Triple bromide is an alternative to the more traditional anticonvulsant choices of gabapentin and levetiracetam for long-term anticonvulsant therapy. Before the discovery of safe traditional anticonvulsants, it was the only treatment option for seizures in patients with hepatic porphyria. No specific dosing requirement is known, but the therapeutic range is 60-90 mg/dL to avoid toxic encephalopathy. Bromide preparation requires the assistance of a skilled pharmacist with compounding experience.

Because of its renal clearance, diphenhydramine is safe for use as a sleeping aid or antianxiety medication.

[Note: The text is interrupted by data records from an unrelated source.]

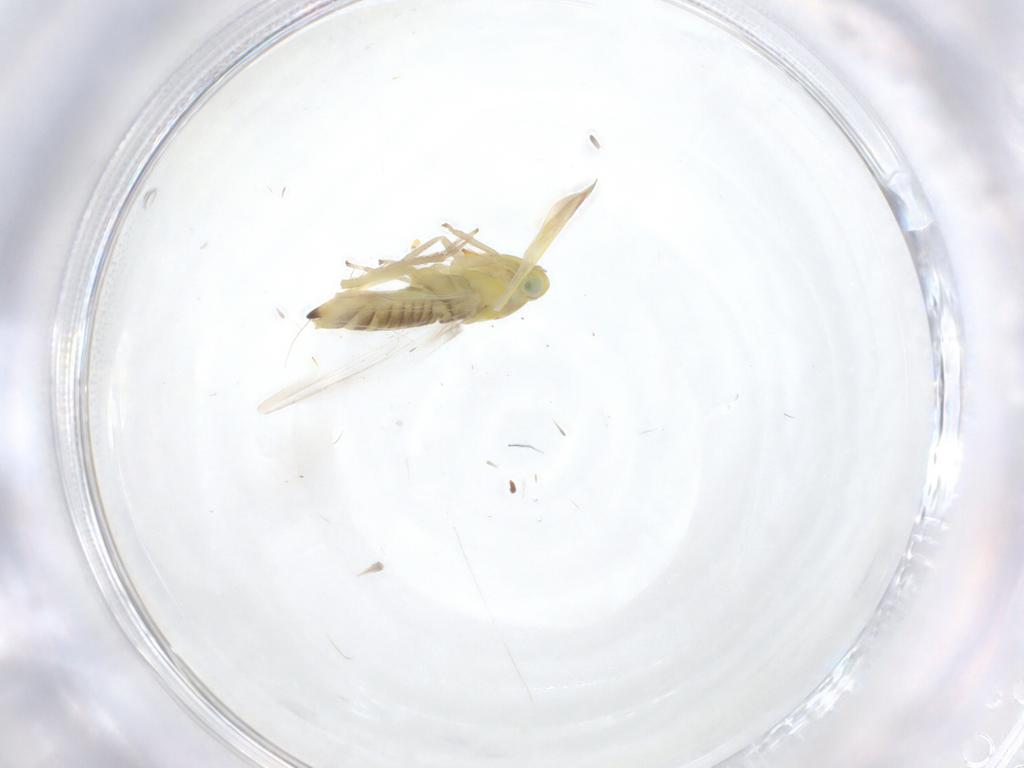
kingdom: Animalia
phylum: Arthropoda
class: Insecta
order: Hemiptera
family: Cicadellidae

Although a gastroenterologist or a physician with specific interest in porphyria may be helpful in planning disease management, a doctoral level clinical pharmacist or pharmacologist is especially helpful in making choices of safe drug combinations. Medical geneticists can help establish diagnostic histories and help to order the appropriate diagnostic tests as well as provide genetic counseling.